[[ DOCUMENT EXTRACT open ]]

I experienced a number of shocks from dealing with Italian instruments in my life but that first impression burned into my memory as high profile, unrivaled perfection.            
I think that it’s no use specifying, once again, all the enthusiastic epithets that specialists use to characterize the sound quality of good and well-preserved “Italian”. But I consider it as an essentially important matter to speak about the extremely complicated (and nearly marital) relation between a real musician and a full-blooded Italian violin, as it’s impossible to know the underlying essence of these great pieces of work made by humans without it.
The matter is: to play an original Italian violin is not so easy, and this art requires us to thoughtfully and insistently to learn it. A person who has never played an Italian instrument gets confused when firstly touching it, as a rule. He just denies belief that he has one of the Wonders of the World in his hands. It happens because a special manner of sound production and very specific performance style using a bow, that doesn’t admit any instrument abuse, are required for exacting meaningful voicing from an Italian violin.        
A performer accustomed to producing sound from an ordinary violin inevitably will have a score of significant technical difficulties, thus requiring a lot of attempts and time to overcome them. By the way, it’s exactly this reason determining the occurrence of paradoxes according to the results of “revealing listening” so much loved by naïve makers. Indeed, young musicians—more often students who had never had any decent violin —are attracted to this sacred action. It’s the same like to put Chichikov’s horseman Selifan at the wheel of a Mercedes Benz 600.

[[ DOCUMENT EXTRACT closed ]]
[[ RECORDED DATA open ]]

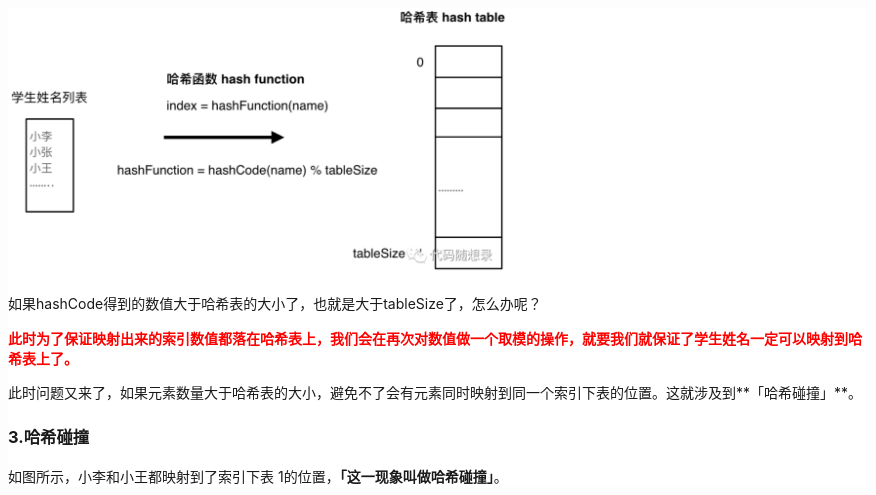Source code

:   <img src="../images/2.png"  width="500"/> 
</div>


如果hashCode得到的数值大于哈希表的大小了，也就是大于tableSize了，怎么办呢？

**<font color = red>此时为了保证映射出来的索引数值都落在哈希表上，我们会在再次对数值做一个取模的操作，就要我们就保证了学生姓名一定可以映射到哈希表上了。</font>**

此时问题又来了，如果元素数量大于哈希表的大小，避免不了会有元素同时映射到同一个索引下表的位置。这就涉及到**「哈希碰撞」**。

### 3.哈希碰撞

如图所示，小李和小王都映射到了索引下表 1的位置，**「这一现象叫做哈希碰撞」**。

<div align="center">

[[ RECORDED DATA closed ]]

WORK ITEM » Name every proper name that appears in the paragraph of the Italian violin text that begins "A performer accustomed to producing sound."

SOLUTION TO THE EXERCISE » Chichikov, Selifan, Mercedes Benz 600